Data extracted from a collection:
_ _ _ _ _ _ _
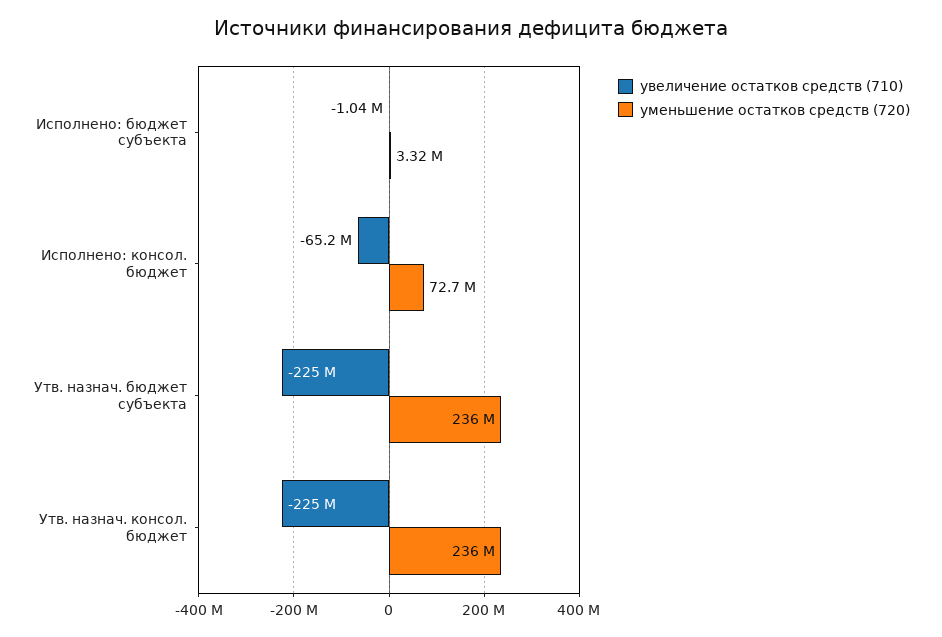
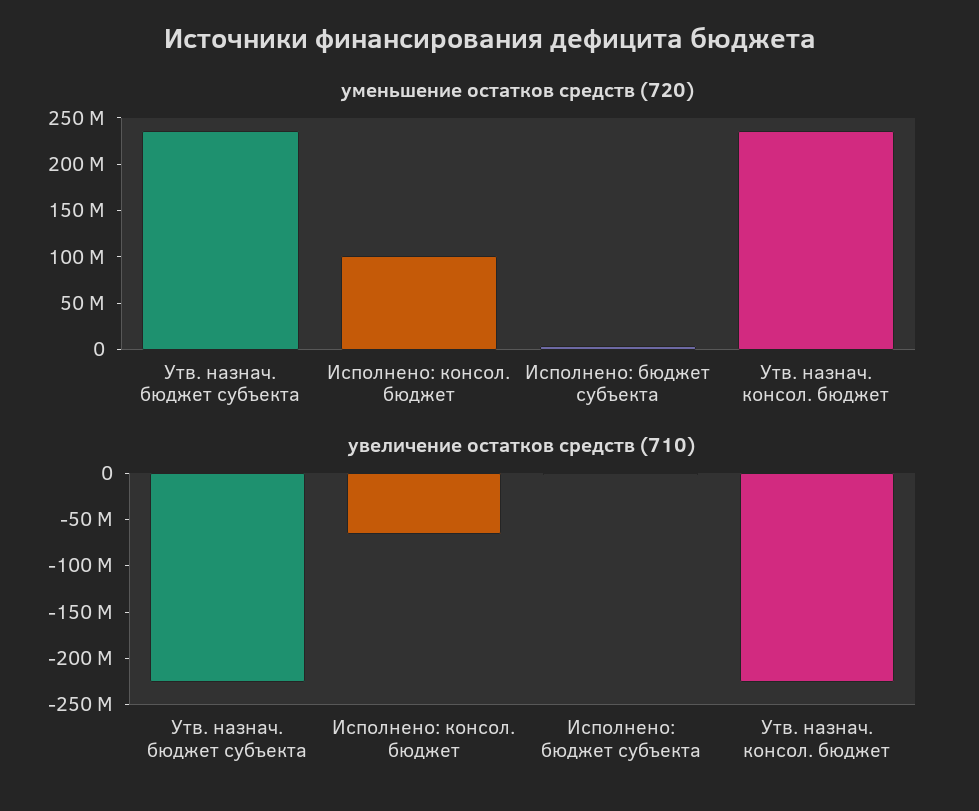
  {
    "увеличение остатков средств (710)": {
      "Исполнено: бюджет субъекта": -1040000,
      "Исполнено: консол. бюджет": -65200000,
      "Утв. назнач. бюджет субъекта": -225000000,
      "Утв. назнач. консол. бюджет": -225000000
    },
    "уменьшение остатков средств (720)": {
      "Исполнено: бюджет субъекта": 3320000,
-     "Исполнено: консол. бюджет": 72700000,
+     "Исполнено: консол. бюджет": 100000000,
      "Утв. назнач. бюджет субъекта": 236000000,
      "Утв. назнач. консол. бюджет": 236000000
    }
  }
_ _ _ _ _ _ _
▶ [TO DO]: State how many lines of the data above contain the word "Исполнено", and include nothing other than that number.

▶ [SOLUTION]: 5